Riding the bamboo train

Forget the Trans-Siberian.

Forget the Orient Express and New Zealand’s own Tranz Alpine.

If you want a truly memorable rail experience — one that’ll set you back just a few dollars and won’t involve staring at frozen tundra for a week — look no further than the Battambang bamboo train.

Battambang is Cambodia’s sleepy second city. It has none of the sleaze and traffic jams of the capital, Phnom Penh, or the touts and rip-offs of Angkor Wat.

What it does have is a decaying, French-built railway network that sees at most one train a day. The tracks are poorly maintained and the trains excruciatingly slow, so the locals get around by truck. Once the government finishes sealing the highways, the trains may disappear altogether.

All aboard! The bamboo train is about to depart. Photo: Peter de Graaf

But the Cambodians are natural entrepreneurs, eager to make up for decades lost to war and the Khmer Rouge.
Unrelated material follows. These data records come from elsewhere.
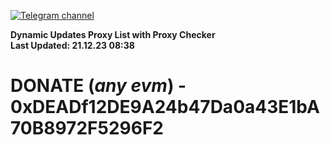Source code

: [![Telegram channel](https://img.shields.io/endpoint?url=https://runkit.io/damiankrawczyk/telegram-badge/branches/master?url=https://t.me/n4z4v0d)](https://t.me/n4z4v0d) 

**Dynamic Updates Proxy List with Proxy Checker**  
**Last Updated: 21.12.23 08:38**

# DONATE (_any evm_) - 0xDEADf12DE9A24b47Da0a43E1bA70B8972F5296F2
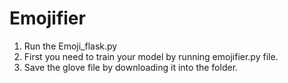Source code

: # Emojifier
1) Run the Emoji_flask.py
2) First you need to train your model by running emojifier.py file.
3) Save the glove file by downloading it into the folder.

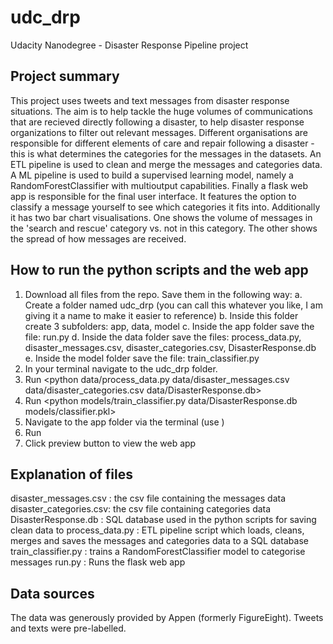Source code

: # udc_drp
Udacity Nanodegree - Disaster Response Pipeline project

## Project summary
This project uses tweets and text messages from disaster response situations. The aim is to help tackle the huge volumes of communications that are recieved directly following a disaster, to help disaster response organizations to filter out relevant messages. 
Different organisations are responsible for different elements of care and repair following a disaster - this is what determines the categories for the messages in the datasets. 
An ETL pipeline is used to clean and merge the messages and categories data.
A ML pipeline is used to build a supervised learning model, namely a RandomForestClassifier with multioutput capabilities. 
Finally a flask web app is responsible for the final user interface. It features the option to classify a message yourself to see which categories it fits into. Additionally it has two bar chart visualisations. One shows the volume of messages in the 'search and rescue' category vs. not in this category. The other shows the spread of how messages are received.

## How to run the python scripts and the web app
1. Download all files from the repo. Save them in the following way:
      a. Create a folder named udc_drp (you can call this whatever you like, I am giving it a name to make it easier to reference)
      b. Inside this folder create 3 subfolders: app, data, model
      c. Inside the app folder save the file: run.py
      d. Inside the data folder save the files: process_data.py, disaster_messages.csv, disaster_categories.csv, DisasterResponse.db
      e. Inside the model folder save the file: train_classifier.py
3. In your terminal navigate to the udc_drp folder.
4. Run <python data/process_data.py data/disaster_messages.csv data/disaster_categories.csv data/DisasterResponse.db>
6. Run <python models/train_classifier.py data/DisasterResponse.db models/classifier.pkl>
7. Navigate to the app folder via the terminal (use <cd app>)
8. Run <python run.py>
9. Click preview button to view the web app


## Explanation of files
disaster_messages.csv : the csv file containing the messages data
disaster_categories.csv: the csv file containing categories data
DisasterResponse.db : SQL database used in the python scripts for saving clean data to
process_data.py : ETL pipeline script which loads, cleans, merges and saves the messages and categories data to a SQL database
train_classifier.py : trains a RandomForestClassifier model to categorise messages
run.py : Runs the flask web app

## Data sources
The data was generously provided by Appen (formerly FigureEight).
Tweets and texts were pre-labelled. 
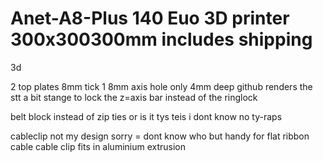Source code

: # Anet-A8-Plus 140 Euo 3D printer 300x300300mm includes shipping
3d


2 top plates 8mm tick 1 8mm axis hole only 4mm deep
github renders the stt a bit stange
to lock the z=axis bar instead of the ringlock 

belt block instead of zip ties or is it tys teis i dont know no ty-raps

cableclip not my design sorry = dont know who
but handy for flat ribbon cable
cable clip fits in aluminium extrusion
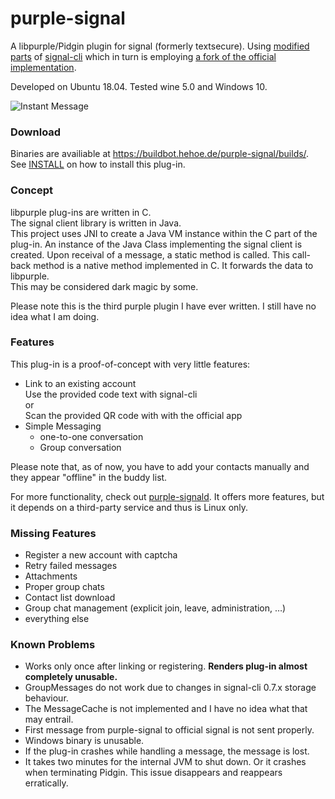 # purple-signal

A libpurple/Pidgin plugin for signal (formerly textsecure). Using [modified parts](https://github.com/hoehermann/signal-cli/) of [signal-cli](https://github.com/AsamK/signal-cli) which in turn is employing [a fork of the official implementation](https://github.com/Turasa/libsignal-service-java).

Developed on Ubuntu 18.04. Tested wine 5.0 and Windows 10.

![Instant Message](/screenshot_win32.png?raw=true "Instant Message on Windows Screenshot")  

### Download

Binaries are availiable at https://buildbot.hehoe.de/purple-signal/builds/. See [INSTALL](INSTALL.md) on how to install this plug-in.

### Concept

libpurple plug-ins are written in C.  
The signal client library is written in Java.  
This project uses JNI to create a Java VM instance within the C part of the plug-in. An instance of the Java Class implementing the signal client is created. Upon receival of a message, a static method is called. This call-back method is a native method implemented in C. It forwards the data to libpurple.  
This may be considered dark magic by some.

Please note this is the third purple plugin I have ever written. I still have no idea what I am doing.

### Features

This plug-in is a proof-of-concept with very little features:

* Link to an existing account  
  Use the provided code text with signal-cli  
  or  
  Scan the provided QR code with with the official app
* Simple Messaging
  * one-to-one conversation
  * Group conversation

Please note that, as of now, you have to add your contacts manually and they appear "offline" in the buddy list.

For more functionality, check out [purple-signald](https://github.com/hoehermann/libpurple-signald). It offers more features, but it depends on a third-party service and thus is Linux only.

### Missing Features

* Register a new account with captcha
* Retry failed messages
* Attachments
* Proper group chats
* Contact list download
* Group chat management (explicit join, leave, administration, …)
* everything else

### Known Problems

* Works only once after linking or registering. **Renders plug-in almost completely unusable.**
* GroupMessages do not work due to changes in signal-cli 0.7.x storage behaviour.
* The MessageCache is not implemented and I have no idea what that may entrail.
* First message from purple-signal to official signal is not sent properly.
* Windows binary is unusable.
* If the plug-in crashes while handling a message, the message is lost.
* It takes two minutes for the internal JVM to shut down. Or it crashes when terminating Pidgin. This issue disappears and reappears erratically.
So an opportunity like an idle railway track is not going to be ignored.

I enlisted Chai, a cheerful “moto” driver, to help me track down a bamboo train. Cambodia has no city buses and few taxis, so short-distance travel is done on the back of a motor scooter.

The Cambodians are masters of this form of transport — it’s not unusual to see five people on a scooter, balancing babies and pots of soup while weaving through rush-hour traffic.

I knew Chai was well used to foreigners by the way he slowed down at corners and kept both hands on the handlebars, most of the time. But I did feel nervous when he drove with his eyes closed to keep out the clouds of red dust.

After a series of detours — a hilltop temple, a “killing cave” piled with bones, palm-thatch villages where tourists are greeted like rock stars — we finally came to a railway crossing.

A forlorn station was crumbling next to a narrow-gauge track and a cluster of bamboo huts. The train drivers had already called it a day. Things weren’t looking hopeful.

But ten minutes later Chai reappeared, looking very pleased with himself. A little negotiation and US$4 later, I had chartered my very own bamboo train.

Bamboo trains can hit speeds of 50km/h. Photo: Peter de Graaf

The bamboo train — or norry, as the locals call it — is as ingenious as it is simple. A platform of split bamboo, measuring roughly 2m by 4m, rests on a pair of steel-wheeled axles. An old fan belt is looped around the rear axle and driven by a two-stroke motor, just big enough to power a lawnmower. The axles slot loosely into notches sawn into the platform’s wooden frame, so only the passengers’ weight stops the whole contraption flying apart.

Chai explained that norries used to be propelled with bamboo poles, much like punting a boat along a canal. But when the country opened up a decade ago, Cambodians were able to buy motors across the border in Thailand. Overnight a plodding, human-powered platform turned into a bamboo rocket.

By the time Leng, our norry driver, had assembled the craft, a dozen kids had climbed aboard for the ride. Chai’s scooter was hoisted on board as well, making a fairly crowded, and boisterous, train.

The bigger boys gave the norry a push start and we were soon clattering down the buckled tracks at impressive speed. A bamboo train can hit 50km/h, which feels fast when there’s little to hang onto and the rails haven’t been repaired in decades. I was ducking branches and clinging on over jury-rigged bridges, when a thought occurred: What happens if another norry or, God forbid, a real train comes the other way?

Right on cue, a dot appeared on the tracks ahead. It was rapidly approaching norry. It was then I realised that a bamboo train has no brakes — all the driver can do is turn off the motor and hope it coasts to a stop in time.

I needn’t have worried about a collision, but the problem of another norry blocking the tracks remained.

Our “norry” is forced to give way to another heading in the opposite direction. Photo: Peter de Graaf

A battle of wills ensued. Tense minutes passed, until Leng grudgingly backed down. It seems bamboo trains observe a sort of give-way protocol: The norry carrying the greatest number of passengers, scooters or livestock has right of way.

We all piled off and watched as Leng dismantled his norry and rebuilt it in just under two minutes. The fan belt was slipped off, the platform lifted clear and the axles picked up off the rails. As soon as the other norry had chugged past, the process was reversed and we were on our way again.

Three times we encountered a norry coming the other way; twice we lost. You could tell Leng dismantled and rebuilt his train dozens of times a day.

Leng dropped Chai and me at the outskirts of Battambang, where he flipped the platform around and clattered home with his norry-load of children.

Our trip on the bamboo train had lasted little more than an hour, covered at most 20km and shown us only rice paddies, squalid villages and water buffalo. But I’d rate it one of the great train journeys of the world.